September 30, 2011

An Unnecessary Roadblock

By Senator Lena C. Taylor

A few years ago, I had a very humbling experience with a constituent of mine. He walked into my office after being released from prison earlier that day. After he explained that he did not know where else to go, he sat down, looking rather beleaguered and frustrated. He explained that upon leaving the institution, correction officials gave him a bus ticket to Milwaukee and sent him on his way. There was no discussion about housing. There was no discussion about employment or how he would take care of himself.

This session, Representative Joel Kleefisch (R-Oconomowoc) and Senator Alberta Darling (R-River Hills) are introducing a bill that would allow employers to refuse to employ, to bar, or to terminate any individual who has been convicted of a felony. Currently, it is illegal to discriminate in employment based on a conviction record.

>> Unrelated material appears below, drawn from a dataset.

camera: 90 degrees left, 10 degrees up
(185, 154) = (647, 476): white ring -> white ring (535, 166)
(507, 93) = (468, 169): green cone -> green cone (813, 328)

When I served as chairwoman of the Committee on Judiciary, Corrections, Insurance Campaign Finance Reform & Housing, there were attempts to pass similar bills; this version is far more extreme. To combat these efforts, I introduced a bill that prohibited the consideration of any conviction record for a job applicant before the interview. Although it did not pass, my rationale for opposing this new bill is the same as my rationale for introducing my bill back in 2009.

Reentry is not an easy process. After being released from institutions, people are met with multiple obstacles including discrimination from employers. There are programs and limited job opportunities for offenders, but the major portion of employment is closed to this segment of the population. Employment is not only a requirement for supervision, but also the single largest factor that helps an offender maintain successful reintegration. To be clear, I am not suggesting that employers be denied the opportunity to inquire about convictions; I am suggesting the employers be prohibited from inquiring about conviction or discriminating on the basis of conviction before applicants are scheduled for an interview.

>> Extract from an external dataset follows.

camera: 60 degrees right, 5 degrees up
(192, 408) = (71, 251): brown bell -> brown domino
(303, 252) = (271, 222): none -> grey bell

Employment is one of the most important aspects of successful reentry, and our state has a vested interest in assisting former offenders in returning to the community in a manner that will help them succeed. Keeping offenders employed will keep recidivism rates low and save taxpayer money. Under the pretext of preventing dubious lawsuits against employers, Rep. Kleefisch and Sen. Darling will introduce legislation that will cost our state money and do nothing to improve public welfare and safety.

Just as I stopped these bills when they came before my committee, the GOP must do the same. Our current law gives reentering offenders the opportunity to explain their circumstances or to describe their efforts at rehabilitation. Without that opportunity, successful reentry is impossible.